Ashley Madison reportedly planned to send 100,000 spammy tweets a month, and failed
Ashley Madison reportedly planned to send 100,000 spammy tweets a month, and failed
It seems like Ashley Madison’s troubles just won’t let up. Company emails found in a data dump leaked by hackersafter they breached the site’s systems reveal that it planned to send out no less than 100,000 spam tweets a month.
Business Insider reports that email exchanges from February 2012 between founder Noel Biderman and CTO Raja Bhatia describe a custom-built tool called Twitply, that was designed to detect and respond to tweets containing keywords relevant to the company, such as ‘adultery’.
One email message notes that the service had “analyzed” 2,324,502 tweets and sent 23,105 responses, and details the company’s plans to buy Twitter accounts in bulk to blast even more tweets.
Spamming users and buying accounts in bulk are both against Twitter’s terms of use.
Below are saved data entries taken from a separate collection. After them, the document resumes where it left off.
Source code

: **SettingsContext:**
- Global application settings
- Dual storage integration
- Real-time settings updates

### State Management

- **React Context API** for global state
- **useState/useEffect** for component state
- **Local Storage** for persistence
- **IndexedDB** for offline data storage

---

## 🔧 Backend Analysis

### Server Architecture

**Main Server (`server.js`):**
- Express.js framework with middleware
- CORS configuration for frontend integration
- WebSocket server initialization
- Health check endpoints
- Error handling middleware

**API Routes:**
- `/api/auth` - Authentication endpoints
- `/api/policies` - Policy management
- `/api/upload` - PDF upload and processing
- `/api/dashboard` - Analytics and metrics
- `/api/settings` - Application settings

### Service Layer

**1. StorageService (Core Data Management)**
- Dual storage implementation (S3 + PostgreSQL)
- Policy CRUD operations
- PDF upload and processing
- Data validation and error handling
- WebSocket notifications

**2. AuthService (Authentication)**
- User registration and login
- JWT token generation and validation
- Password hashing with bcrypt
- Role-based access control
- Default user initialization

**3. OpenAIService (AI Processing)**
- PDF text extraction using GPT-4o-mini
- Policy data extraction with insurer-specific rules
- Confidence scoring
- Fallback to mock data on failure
However, the effort didn’t last long. Biderman emailed Bhatia around the end of May 2012 saying, “This doesn’t feel like a sustainable effort.” Bhatia responded, “We gave it three months and that’s all I asked. It isn’t worth my time if I actually have to run it on a daily basis. I’ll shut it down at the end of the month.”
Bhatia had also received a contract in November that described his duties as a consultant to the company:
“Consultant hereby agrees to operate and maintain the Program to send no less than 100,000 “tweets” per month on the Twitter social media service.”
It’s unclear as to whether these tweets actually went out, as later emails note that the Twitply system was shut down in October — before Bhatia received his contract.
It’s deplorable how Ashley Madison was being run, on just about every level. Only last week, a cracking team managed to decipher over 11 million user passwords from the leaked data in just 10 days, as they were poorly secured.